There are no "Level 1" offenders anymore, as the new law eliminates the classification scheme. All registered sex offenders are now listed on the public sex offender registry web site, regardless of their previous classification.

Just as another example of how the change in the law has impacted the sex offenders, consider this: there are 18 people in Lincoln who were Level 1 sex offenders prior to the new law going into effect, but they are now Lifetime registrants who meet the statutory definition of Sexual Predator. They previously had to register for 10 years, could live anywhere they wanted, and the information from the sex offender registry about them was only available to law enforcement agencies. Now, they must register for life, appear in person at the Sheriff's office every three months for a lengthy verification process, they can't take up residence within 500 ft. of a school, and their information is available to the general public on the sex offender registry site.

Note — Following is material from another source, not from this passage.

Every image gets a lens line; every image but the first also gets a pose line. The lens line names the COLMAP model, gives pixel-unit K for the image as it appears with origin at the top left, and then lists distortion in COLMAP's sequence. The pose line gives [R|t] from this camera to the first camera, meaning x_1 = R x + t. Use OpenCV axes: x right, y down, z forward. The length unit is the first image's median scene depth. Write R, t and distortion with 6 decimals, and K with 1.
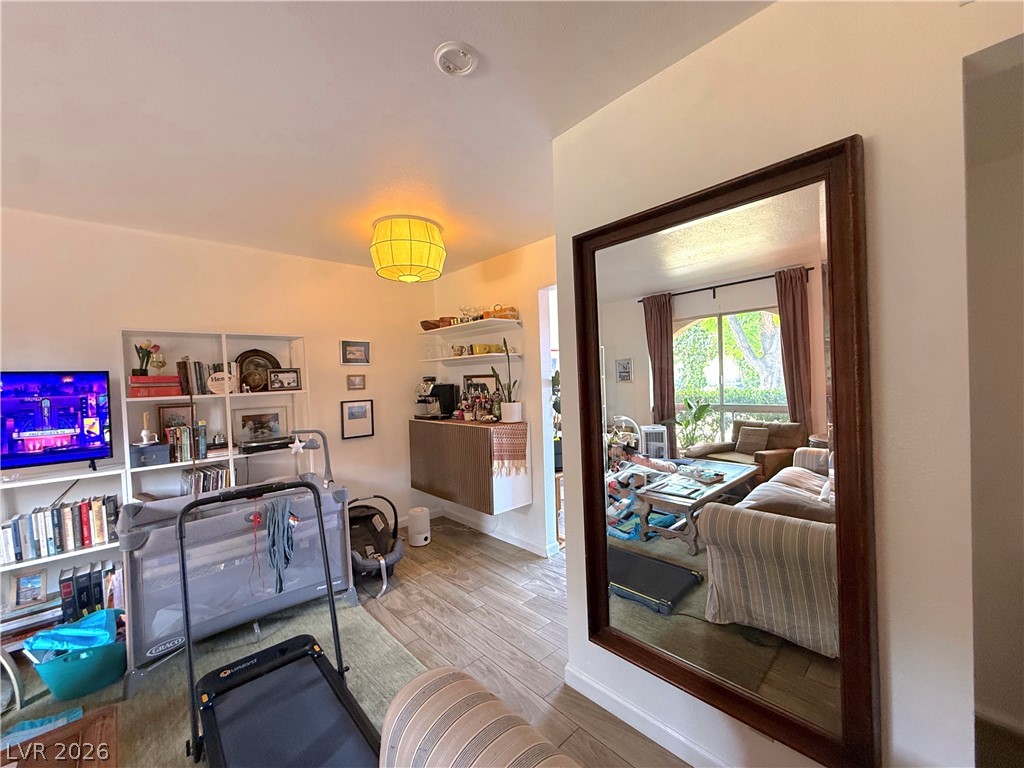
lens RADIAL K [[410.7, 0, 513.4], [0, 410.7, 385.4], [0, 0, 1]] dist [-0.000896, 0.000527]
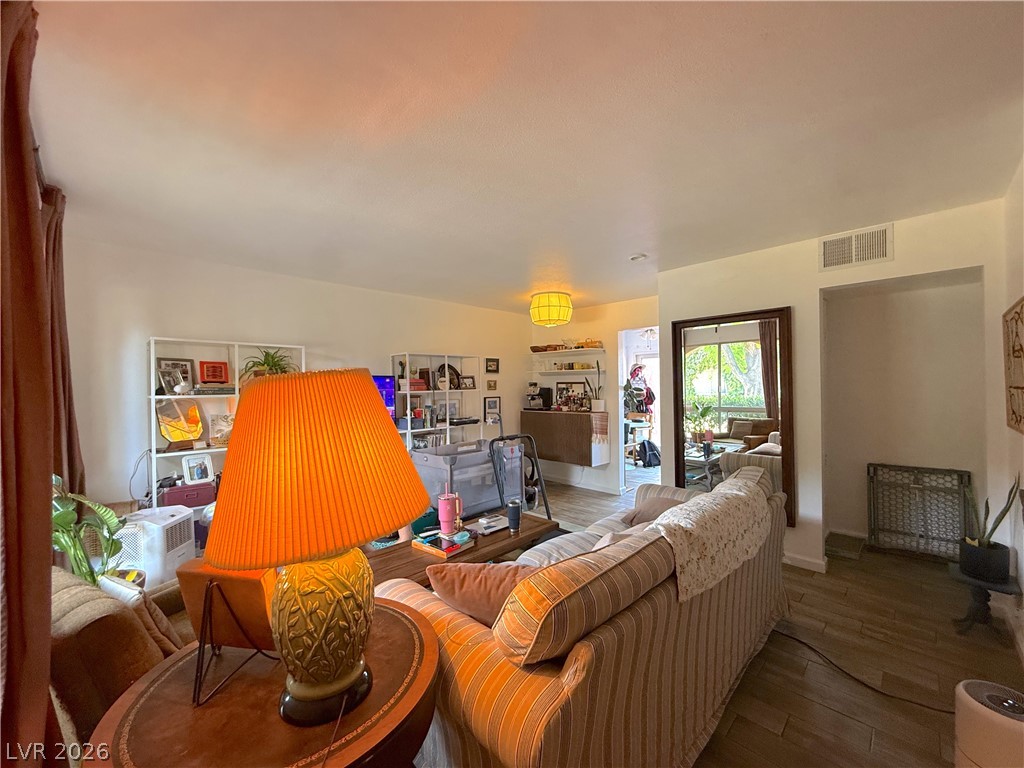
lens RADIAL K [[410.7, 0, 512.9], [0, 410.7, 386.8], [0, 0, 1]] dist [-0.000896, 0.000527]
pose [[0.999081, 0.021711, 0.036954, -0.432124], [-0.021250, 0.999692, -0.012824, 0.019830], [-0.037221, 0.012027, 0.999235, -0.647650]]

Yes, it would probably be a good idea to look over the list for Lincoln if you are a service provider. It might be embarrassing to learn later on that an employee was a registered sex offender, but you didn't know that. That said, sex offenders need jobs, too, and I think you've got to consider on your own whether a particular individual actually represents a realistic threat to your clients.

Anonymous said...

Is Abdalla on the list? He is a teacher of science at Omaha North HS...boogy man?

Daniel Goichman said...

lets get the conversation straight. sex offenders only have a 5.3% chance of re-offending. unless they can show they are in that class they deserve a right to live their life as they feel without govt. limitations. every person deserves a right to life, liberty and the pursuit of happiness. the public registry is no different than how people were treated in salem, ma when they had to wear scarlet letters and were called witches. lets stop the madness before it gets out of control and soon everybody is going to be accused of something. privatize the registry. if you did your time. leave that person the hell alone. and cori needs to be cut off after 7yrs for sex offenses. enough laws. let people enjoy their lives again after they completed their punishment. thank you.